TASK PROMPT:
When copying the records below, omit any image and print everything else exactly.

GIVEN RECORDS:
= Beginning of Section =

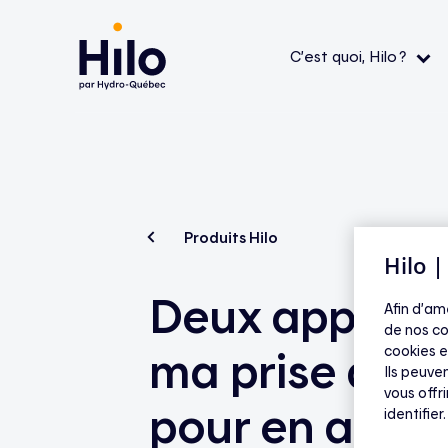
C’est quoi, Hilo ?
Le service Hilo
Thermostats intelligents
Aide — L’application
Aide 
Comment ça fonctionne ?
Contrôleurs pour chauffe-eau
Aide — Produits Hilo
Aide 
admiss
L’application
Bornes de recharge pour véhicule électrique
Aide — Appareils compatibles et
Produits Hilo
primes
FAQ
Hilo 
La mission
Appareils compatibles
Deux appareil
Aide — Économies et tarifs
Tout v
Afin d’am
de nos co
ma prise dou
cookies e
Ils peuven
vous offr
pour en allum
identifier.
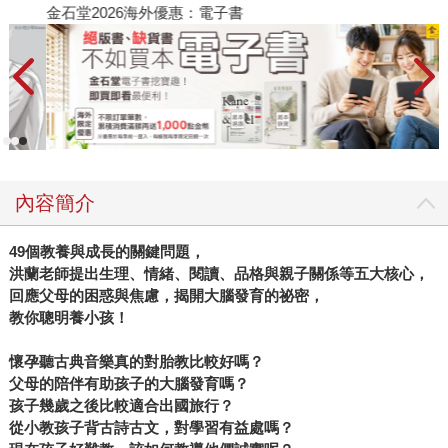
金石堂2026海外優惠：電子書
內容簡介
49
個教養與成長的關鍵問題，
洪蘭老師提出生理、情緒、閱讀、品格與親子關係等五大核心，
回應父母的困惑與焦慮，揭開大腦發育的祕密，
教你聰明養小孩！
懷孕聽古典音樂真的對胎教比較好嗎？
父母的陪伴有助孩子的大腦發育嗎？
孩子幾歲之後比較適合出國旅行？
從小教孩子背古詩古文，對學習有益處嗎？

= End of Section =

EXERCISE RESPONSE:
C’est quoi, Hilo ?
Le service Hilo
Thermostats intelligents
Aide — L’application
Aide 
Comment ça fonctionne ?
Contrôleurs pour chauffe-eau
Aide — Produits Hilo
Aide 
admiss
L’application
Bornes de recharge pour véhicule électrique
Aide — Appareils compatibles et
Produits Hilo
primes
FAQ
Hilo 
La mission
Appareils compatibles
Deux appareil
Aide — Économies et tarifs
Tout v
Afin d’am
de nos co
ma prise dou
cookies e
Ils peuven
vous offr
pour en allum
identifier.
金石堂2026海外優惠：電子書
內容簡介
49
個教養與成長的關鍵問題，
洪蘭老師提出生理、情緒、閱讀、品格與親子關係等五大核心，
回應父母的困惑與焦慮，揭開大腦發育的祕密，
教你聰明養小孩！
懷孕聽古典音樂真的對胎教比較好嗎？
父母的陪伴有助孩子的大腦發育嗎？
孩子幾歲之後比較適合出國旅行？
從小教孩子背古詩古文，對學習有益處嗎？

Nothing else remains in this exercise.